Commissioners addressed the problem of projects that start as renovation permits but effectively demolish older sections of buildings. Commissioner Eric Chandler and others proposed clarifying the ordinance’s definitions so that “major exterior alterations” or “significant structural changes” would trigger historic review the same way a demolition permit would.

The commission additionally requested:
- That the building department (Bill Ireland was named repeatedly) present at the hearing to describe the permit workflow, when and how pre-demolition notices are issued, and what the building department checks on site;
- That staff widen public notice beyond legal newspaper notices, using historical-society and preservation-group email lists and city social media so the historically interested community receives the agenda and draft in advance; and
- That the ordinance include clearer language about third-party professional reviews (how vendors are selected, budget/funding for reviews and whether fees are part of annual budgeting) and about enforcement provisions including fines and permit lapses.

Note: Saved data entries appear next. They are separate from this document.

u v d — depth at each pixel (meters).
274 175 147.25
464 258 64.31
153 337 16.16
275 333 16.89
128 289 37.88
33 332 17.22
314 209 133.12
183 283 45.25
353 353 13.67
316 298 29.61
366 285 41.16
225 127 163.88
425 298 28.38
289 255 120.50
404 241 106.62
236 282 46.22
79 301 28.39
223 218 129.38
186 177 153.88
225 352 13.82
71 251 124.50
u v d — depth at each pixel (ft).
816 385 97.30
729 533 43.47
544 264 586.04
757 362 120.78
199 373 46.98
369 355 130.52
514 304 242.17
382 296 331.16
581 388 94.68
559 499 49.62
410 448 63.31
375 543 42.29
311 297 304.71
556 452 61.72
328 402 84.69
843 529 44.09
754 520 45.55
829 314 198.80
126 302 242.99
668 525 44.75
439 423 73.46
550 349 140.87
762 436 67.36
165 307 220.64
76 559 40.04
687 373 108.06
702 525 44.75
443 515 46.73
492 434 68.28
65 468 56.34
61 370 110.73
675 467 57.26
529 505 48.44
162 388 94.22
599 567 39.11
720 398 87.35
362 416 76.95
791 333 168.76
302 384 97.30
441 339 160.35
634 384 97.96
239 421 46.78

At the end of the discussion Commission member (motion maker not specified in the record) moved to schedule a public hearing; a second (identified in the transcript as “Brian”) supported the motion and the commission voted in favor. The commission directed staff to circulate a cleaned draft and formal public-notice materials and to invite building-department staff and preservation consultants to the Nov. 19 meeting.

The commission also discussed logistics for the hearing: commissioners recommended limiting expert testimony, placing a time limit on public speakers, and publishing materials at least two weeks in advance. Commissioners said they prefer a combined format: a short informational presentation by staff and invited experts followed by a formal public hearing for comment.

Next steps: The commission asked staff to prepare a revised, “clean” draft incorporating issues raised at the meeting, to confirm the November 19 meeting date for the hearing, and to coordinate legal/technical review with the city attorney’s office before formal ordinance referral to the city’s ordinance committee.

Ending note: Commissioners emphasized outreach and education — not just circulating the draft — so residents and property owners understand how the permit process and the proposed ordinance would affect renovations and demolitions.